Data to use Start Marker
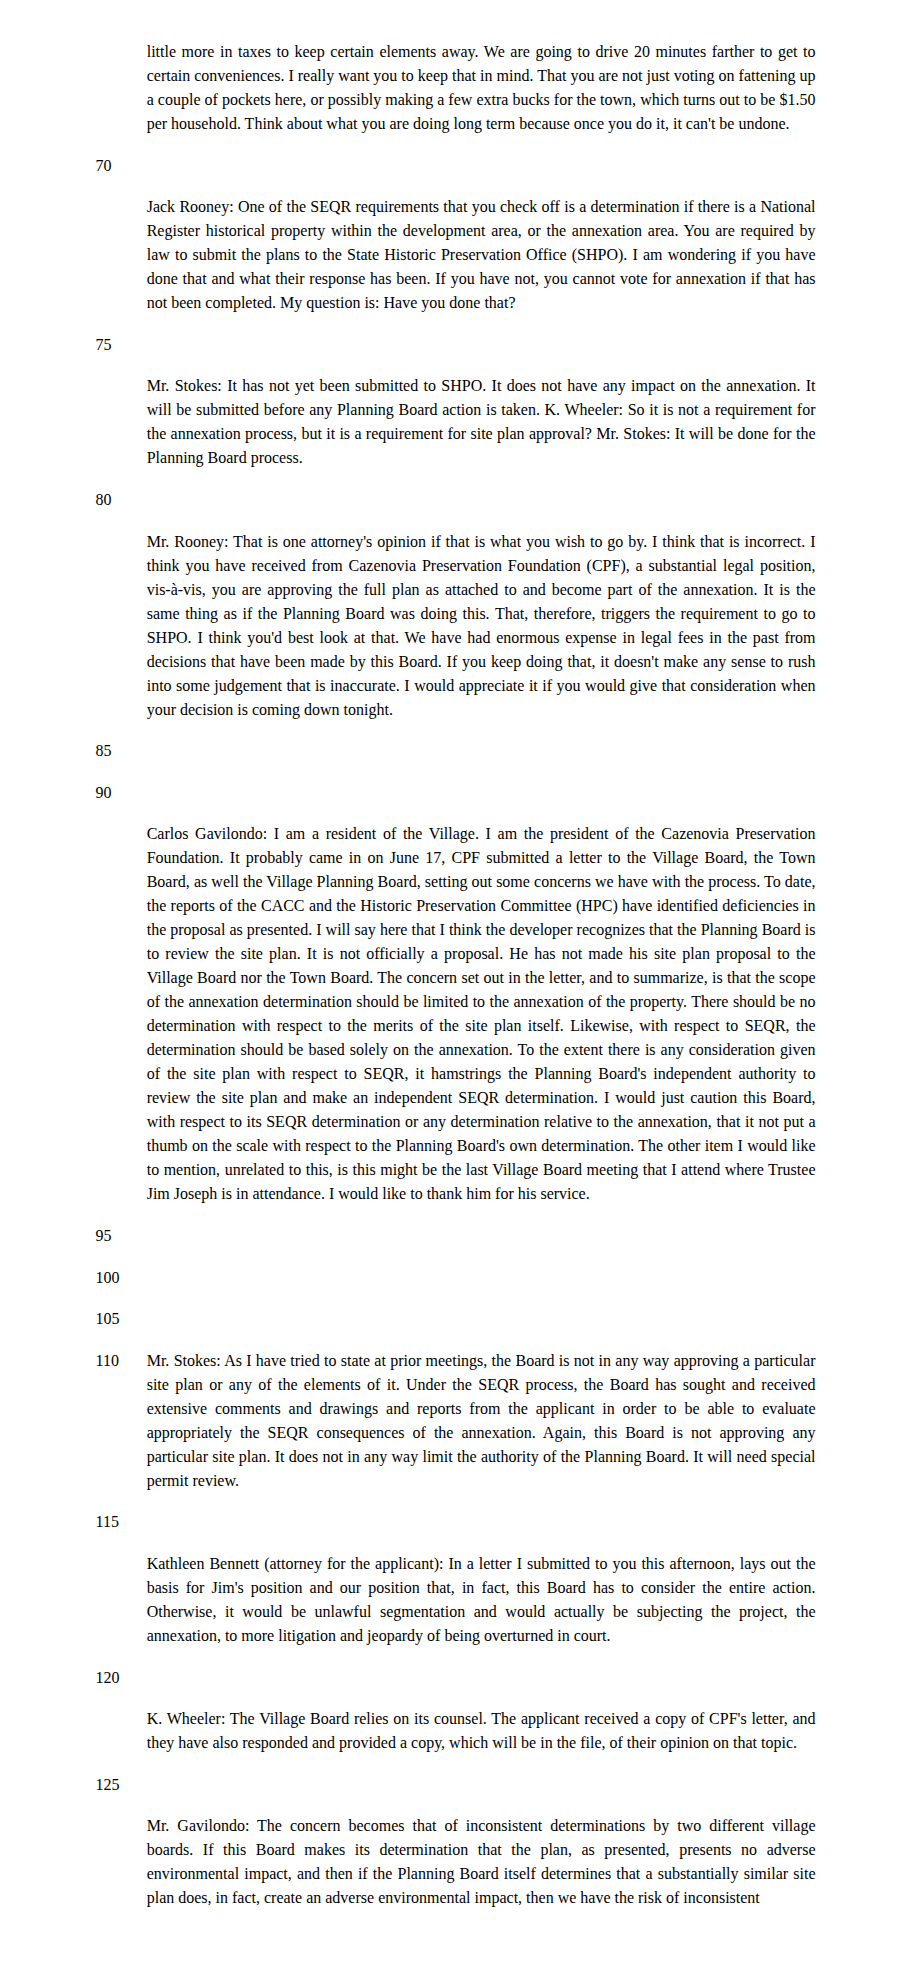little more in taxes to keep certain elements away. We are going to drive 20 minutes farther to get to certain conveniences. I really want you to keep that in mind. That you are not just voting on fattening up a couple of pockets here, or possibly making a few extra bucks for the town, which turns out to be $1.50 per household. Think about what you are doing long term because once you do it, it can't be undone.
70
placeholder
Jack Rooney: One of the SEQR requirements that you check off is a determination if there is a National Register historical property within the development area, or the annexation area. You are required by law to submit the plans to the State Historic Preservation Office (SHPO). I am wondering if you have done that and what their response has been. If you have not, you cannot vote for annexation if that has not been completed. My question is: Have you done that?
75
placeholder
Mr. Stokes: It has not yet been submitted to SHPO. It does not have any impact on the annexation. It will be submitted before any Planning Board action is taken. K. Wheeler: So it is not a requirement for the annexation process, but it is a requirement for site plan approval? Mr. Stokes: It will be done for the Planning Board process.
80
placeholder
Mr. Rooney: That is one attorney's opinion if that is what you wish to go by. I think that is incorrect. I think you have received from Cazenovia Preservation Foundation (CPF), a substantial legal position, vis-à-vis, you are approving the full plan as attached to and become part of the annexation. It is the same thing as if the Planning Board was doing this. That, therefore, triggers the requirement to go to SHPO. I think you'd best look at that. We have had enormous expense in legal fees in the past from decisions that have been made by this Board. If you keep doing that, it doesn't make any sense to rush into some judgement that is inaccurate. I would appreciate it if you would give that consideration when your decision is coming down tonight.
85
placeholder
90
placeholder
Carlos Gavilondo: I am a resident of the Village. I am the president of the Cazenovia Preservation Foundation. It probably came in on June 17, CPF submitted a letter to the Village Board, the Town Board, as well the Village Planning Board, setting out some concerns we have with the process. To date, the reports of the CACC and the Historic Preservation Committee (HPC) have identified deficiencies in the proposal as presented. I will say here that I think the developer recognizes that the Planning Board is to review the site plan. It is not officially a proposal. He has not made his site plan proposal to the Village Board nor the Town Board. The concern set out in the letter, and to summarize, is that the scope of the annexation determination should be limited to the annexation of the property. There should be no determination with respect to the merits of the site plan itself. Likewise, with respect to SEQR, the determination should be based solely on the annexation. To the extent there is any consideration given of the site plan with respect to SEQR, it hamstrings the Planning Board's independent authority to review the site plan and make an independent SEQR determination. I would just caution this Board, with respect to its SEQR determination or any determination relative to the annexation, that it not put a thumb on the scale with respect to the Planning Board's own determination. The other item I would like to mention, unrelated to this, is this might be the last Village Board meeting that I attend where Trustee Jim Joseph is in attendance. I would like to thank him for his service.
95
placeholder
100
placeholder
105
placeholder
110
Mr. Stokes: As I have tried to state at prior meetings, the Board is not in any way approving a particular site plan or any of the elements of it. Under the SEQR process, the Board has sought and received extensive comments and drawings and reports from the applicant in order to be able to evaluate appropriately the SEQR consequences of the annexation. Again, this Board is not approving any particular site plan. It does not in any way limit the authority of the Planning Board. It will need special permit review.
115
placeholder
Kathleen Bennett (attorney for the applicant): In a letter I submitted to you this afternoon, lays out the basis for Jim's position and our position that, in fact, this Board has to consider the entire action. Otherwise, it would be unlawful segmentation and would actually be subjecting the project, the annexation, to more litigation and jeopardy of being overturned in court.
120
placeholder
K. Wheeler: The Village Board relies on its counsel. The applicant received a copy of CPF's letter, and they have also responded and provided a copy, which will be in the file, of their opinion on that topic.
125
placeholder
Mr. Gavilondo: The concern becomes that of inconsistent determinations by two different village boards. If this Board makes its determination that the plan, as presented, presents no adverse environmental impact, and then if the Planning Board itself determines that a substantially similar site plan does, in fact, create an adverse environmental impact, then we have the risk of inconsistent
Data to use End Marker
Data to use Start Marker
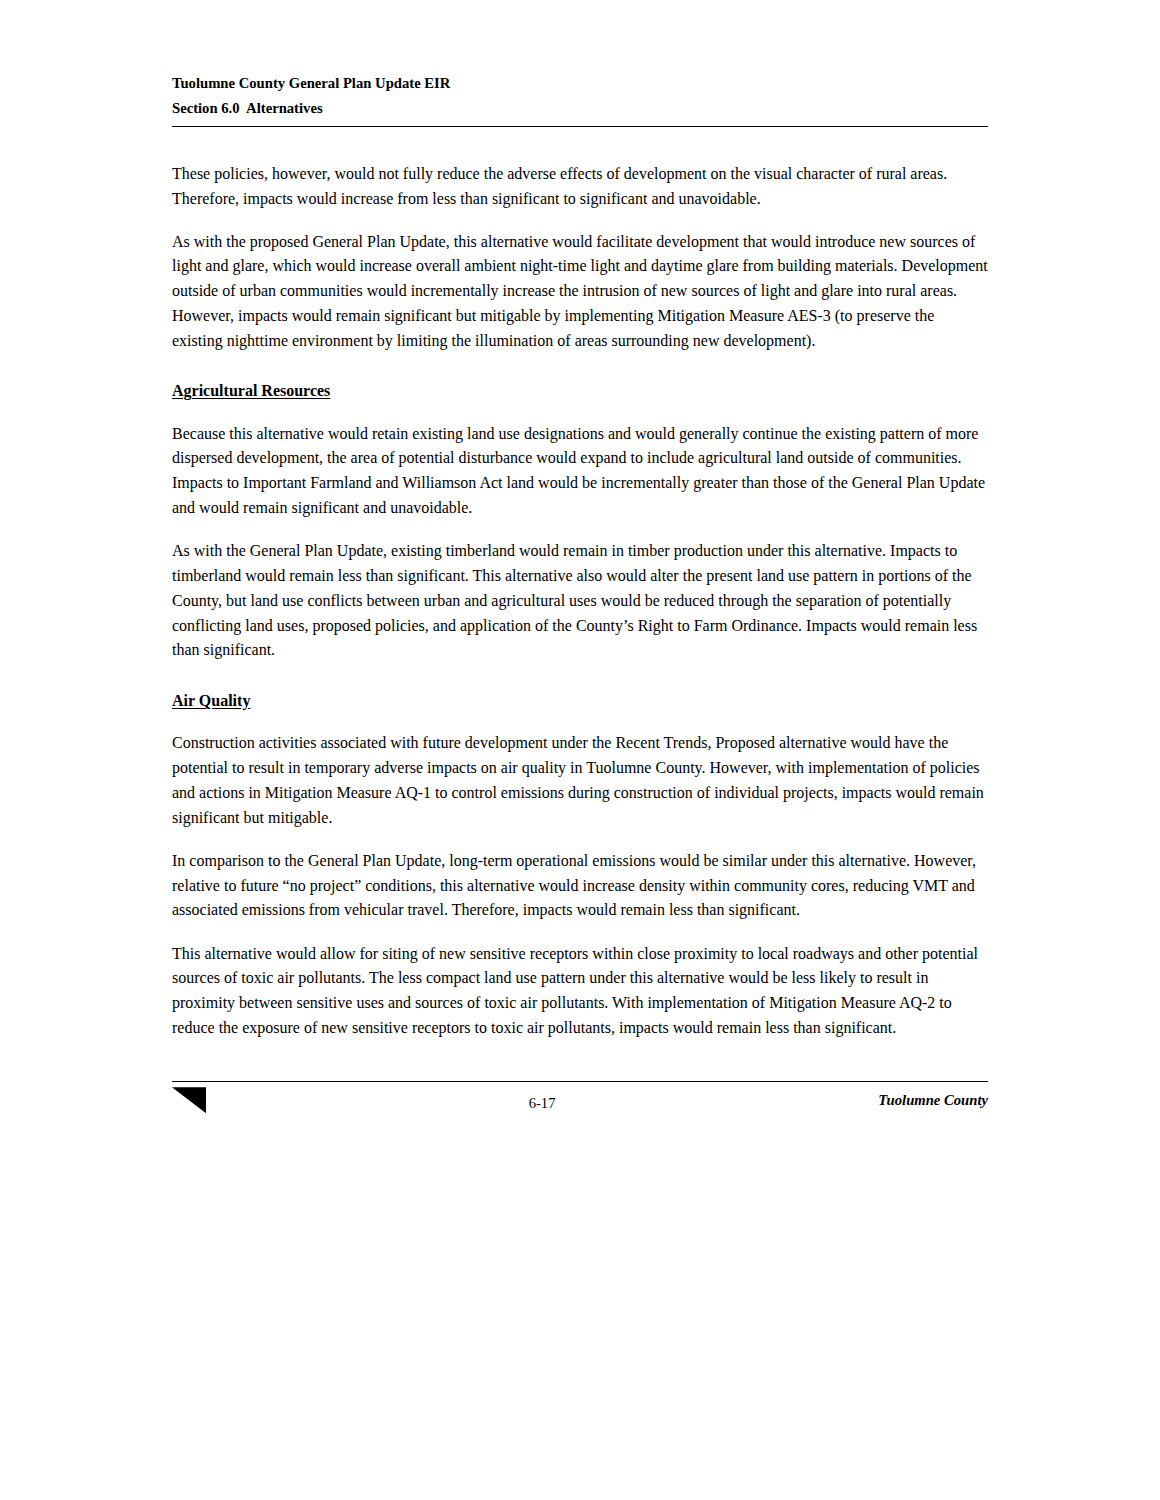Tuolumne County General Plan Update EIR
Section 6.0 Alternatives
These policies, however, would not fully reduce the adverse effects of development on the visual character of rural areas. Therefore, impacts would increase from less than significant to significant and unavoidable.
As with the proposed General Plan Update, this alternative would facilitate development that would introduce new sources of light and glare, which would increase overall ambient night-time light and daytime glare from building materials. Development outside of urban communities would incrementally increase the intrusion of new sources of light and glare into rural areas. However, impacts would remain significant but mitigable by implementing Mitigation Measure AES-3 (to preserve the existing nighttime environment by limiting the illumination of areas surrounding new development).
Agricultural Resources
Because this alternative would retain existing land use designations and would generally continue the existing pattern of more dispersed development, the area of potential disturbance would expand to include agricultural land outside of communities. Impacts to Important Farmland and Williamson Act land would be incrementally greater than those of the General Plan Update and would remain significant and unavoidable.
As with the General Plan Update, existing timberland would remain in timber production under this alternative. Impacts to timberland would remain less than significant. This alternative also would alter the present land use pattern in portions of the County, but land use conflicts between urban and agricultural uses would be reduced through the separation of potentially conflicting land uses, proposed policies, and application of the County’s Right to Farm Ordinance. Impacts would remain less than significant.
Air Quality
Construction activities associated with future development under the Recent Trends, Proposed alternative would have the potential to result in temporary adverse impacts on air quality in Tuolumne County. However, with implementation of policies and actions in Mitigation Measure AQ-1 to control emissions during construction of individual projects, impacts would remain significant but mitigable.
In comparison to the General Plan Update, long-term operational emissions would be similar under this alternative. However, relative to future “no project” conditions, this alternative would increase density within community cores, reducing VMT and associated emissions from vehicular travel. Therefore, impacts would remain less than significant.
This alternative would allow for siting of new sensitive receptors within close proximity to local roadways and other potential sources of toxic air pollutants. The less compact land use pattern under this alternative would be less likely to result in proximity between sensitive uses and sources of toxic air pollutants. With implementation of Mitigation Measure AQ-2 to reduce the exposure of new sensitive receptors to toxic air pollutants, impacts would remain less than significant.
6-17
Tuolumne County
Data to use End Marker
What the task requires. Report every line of the entries that carries the word "their".

Answer to the exercise.
Jack Rooney: One of the SEQR requirements that you check off is a determination if there is a National Register historical property within the development area, or the annexation area. You are required by law to submit the plans to the State Historic Preservation Office (SHPO). I am wondering if you have done that and what their response has been. If you have not, you cannot vote for annexation if that has not been completed. My question is: Have you done that?
K. Wheeler: The Village Board relies on its counsel. The applicant received a copy of CPF's letter, and they have also responded and provided a copy, which will be in the file, of their opinion on that topic.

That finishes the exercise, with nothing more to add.